● TEXT FOR ANALYSIS:
Review: We had a great stay. Hiking in the mountains was fabulous and the food is really good. Q: What is the underlying sentiment of this review and why? A: ANALYSIS The underlying sentiment of this review is positive because the reviewer had a great stay, enjoyed the hiking and found the food to be good. Based on this, the overall sentiment of the message can be considered to be CLS P(CLS) - positive (*) 0.9999244826658527 - neutral 7.513155848720942e-05 - negative 3.8577566019560874e-07

Distribution Clause

Instead of constraining CLS with a where expression, we now constrain it in the separate distribution clause. In LMQL, the distribution clause can be used to specify whether we want to additionally obtain the distribution over the possible values for a given variable. In this case, we want to obtain the distribution over the possible values for CLS.

● PROBLEM TO SOLVE: Write the next part of the passage about the LMQL distribution clause, starting right after its final sentence.

● PROVIDED RECORDS:
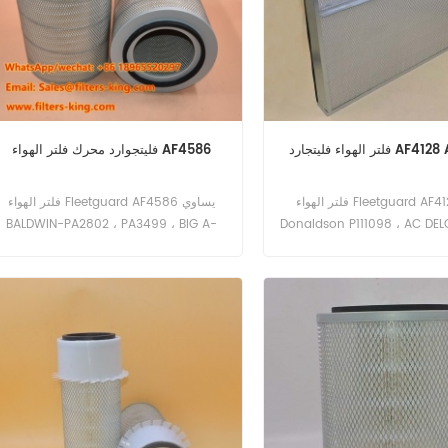
ارد AF4128 AF4128C
فليتجوارد محرك فلتر الهواء AF4586
فلتر الهواء Fleetguard AF4128 يعادل
فلتر الهواء Fleetguard AF4586 يساوي
BALDWIN-PA2802 ، PA3499 ، BIG A-
Donaldson P111098 ، AC DE
93913 ، CARQUEST-87913 ، 88904 ،
، A880C ، AIR REFINER-ARM
ARM103951A إلخ. رقم الجزء: AF4128 جزء
COOPERS-AZA413 إلخ. رقم الجزء:
فلتر الهواء العلامة التجارية:
AF4586 جزء الاسم: فلتر الهواء العلامة
Fleetguard
التجارية: Fleetguard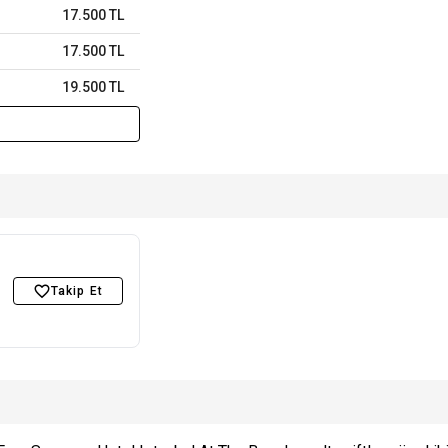
17.500 TL
17.500 TL
19.500 TL
Takip Et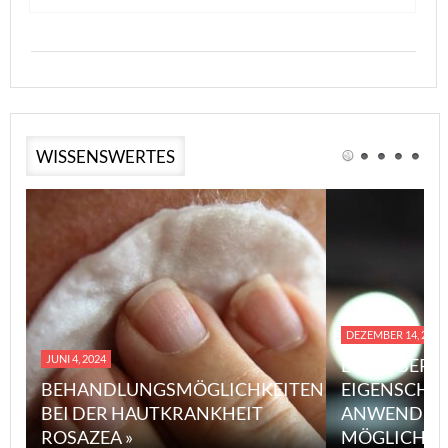
WISSENSWERTES
DEZEMBER 14, 2023
JUNI 4, 2024
EINE ÜBERS
BEHANDLUNGSMÖGLICHKEITEN
EIGENSCHA
BEI DER HAUTKRANKHEIT
ANWENDUN
ROSAZEA »
MÖGLICHE V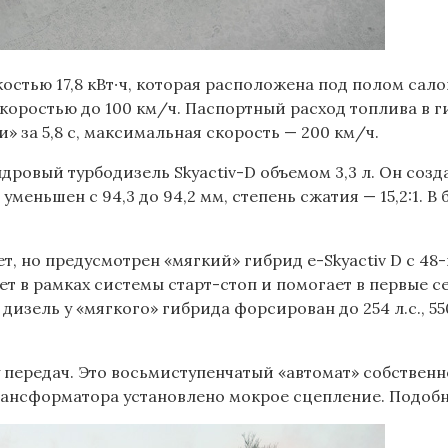
тью 17,8 кВт∙ч, которая расположена под полом салон
коростью до 100 км/ч. Паспортный расход топлива в г
» за 5,8 с, максимальная скорость — 200 км/ч.
ровый турбодизель Skyactiv-D объемом 3,3 л. Он соз
уменьшен с 94,3 до 94,2 мм, степень сжатия — 15,2:1. В
т, но предусмотрен «мягкий» гибрид e-Skyactiv D с 48
ает в рамках системы старт-стоп и помогает в первые с
изель у «мягкого» гибрида форсирован до 254 л.с., 5
передач. Это восьмиступенчатый «автомат» собственн
рансформатора установлено мокрое сцепление. Подобн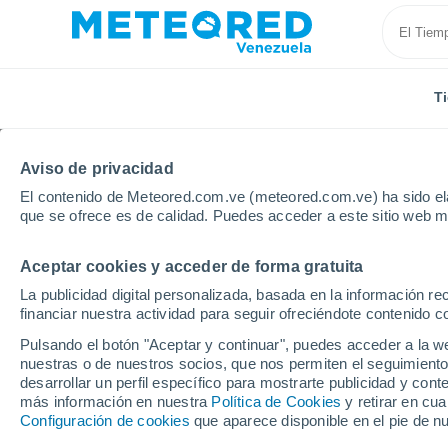
T
Aviso de privacidad
El contenido de Meteored.com.ve (meteored.com.ve) ha sido ela
que se ofrece es de calidad. Puedes acceder a este sitio web m
Aceptar cookies y acceder de forma gratuita
Inicio
Modelos
Modelos Austria - ECMWF Europa
La publicidad digital personalizada, basada en la información r
financiar nuestra actividad para seguir ofreciéndote contenido c
Modelos de predicción 
Pulsando el botón "Aceptar y continuar", puedes acceder a la w
nuestras o de nuestros socios, que nos permiten el seguimiento
desarrollar un perfil específico para mostrarte publicidad y co
PRES. | V > 10 |
PRECIPITACIÓN
NIEVE
más información en nuestra
Política de Cookies
y retirar en cu
NUB. | PREC. 6H |
ACUMULADA
ACUMULADA
Configuración de cookies
que aparece disponible en el pie de n
ESPESOR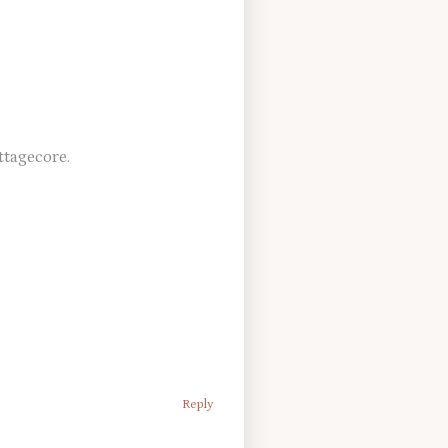
ttagecore.
Reply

● REPLY:
Extended Syntax: Note, that to use the distribution clause, we have to make our choice of decoding algorithm explicit, by specifying argmax at the beginning of our code (see Decoding Algorithms for more information). ¸

In general, this extended form of LMQL syntax, i.e. indenting your program and explicitly specifying e.g. argmax at the beginning of your code, is optional, but recommended if you want to use the distribution clause. Throughout the documentation we will make use of both syntax variants.

In addition to using the model to perform the ANALYSIS, LMQL now also scores each of the individually provided values for CLS and normalizes the resulting sequence scores into a probability distribution P(CLS) (printed to the Terminal Output of the Playground or Standard Output of the CLI).

Here, we can see that the model is indeed quite confident in its classification of the review as positive, with an overwhelming probability of 99.9%.

Note that currently distribution variables like CLS can only occur at the end of your program.

Dynamically Reacting To Model Output

Another way to improve on our initial query, is to implement a more dynamic prompt, where we can react to the model's output. For example, we could ask the model to provide a more detailed analysis of the review, depending on the model's classification:

argmax
   review = """We had a great stay. Hiking in the mountains 
               was fabulous and the food is really good."""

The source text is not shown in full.